During a rambling, strange, 81-minute press conference in New York on Wednesday, Donald Trump was offered an easy question that previous American Presidents have turned into a rhetorical meal — if not an opportunity to establish moral leadership. “You’re a father,” a reporter ventured. “What does this moment that we’re in, the cultural moment … What messages do you have for the young men of America?”
The context for this question, though unstated, was clearly the Brett Kavanaugh hearings, which feature a woman accusing a prominent political ally of the President of sexual assault, an accusation that the Republican Party has largely dismissed without evidence.
It’s a complex situation politically and culturally, but it wasn’t a hard question. There are dozens of inspiring, measured, and challenging answers President Trump could have given. He could have told young men to be more respectful to women. He could have suggested that they have a moral responsibility to seek consent and respect the boundaries of women. He could have even stolen from his wife Melania and simply replied “Be best.” Instead, the President delivered a bizarre soliloquy that underlines how muddled rhetoric around accountability aimed at young men has become.

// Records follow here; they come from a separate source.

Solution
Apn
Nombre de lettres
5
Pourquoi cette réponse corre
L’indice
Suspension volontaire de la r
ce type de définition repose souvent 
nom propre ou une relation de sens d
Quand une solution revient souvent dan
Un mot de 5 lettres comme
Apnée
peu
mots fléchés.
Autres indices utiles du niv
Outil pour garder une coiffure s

“It is a very good question…” Trump began. His message to young men? Well, first off he wants them to know that anybody can accuse anyone of anything. He himself has been accused, many times, of “things.” And, also, nobody can prove these kinds of charges. “Honestly, it is a very dangerous period in our country,” he said. “And it is being perpetrated by some very evil people.”
Those people, one must infer, are largely women. Also Democrats maybe? The mumble bit came across as darkly conspiratorial. The message being that young men need to be scared of people with a radical agenda who might accuse them of things that they didn’t do.
Finally, in summation, Trump riffed on what a nice phrase “innocent until proven guilty” is and suggested that now it’s “guilty until proven innocent.”
The takeaway for young men? I mean… who knows. Most probably don’t care about this sort of C-SPAN chum. Most probably aren’t looking for cues from the president on how to be more paranoid. That said, the President’s failure to make contact with a softball question — to say something, anything, positive, is worthy of note. Boys deserve better. They deserve better role models and better messages. They deserve to not be embroiled in partisan politics, but rather to be encouraged to be good and proud.
That said, it seems possible that the President — despite his business and political success — simply has no good advice for young men. If so, he should just admit that and leave it there.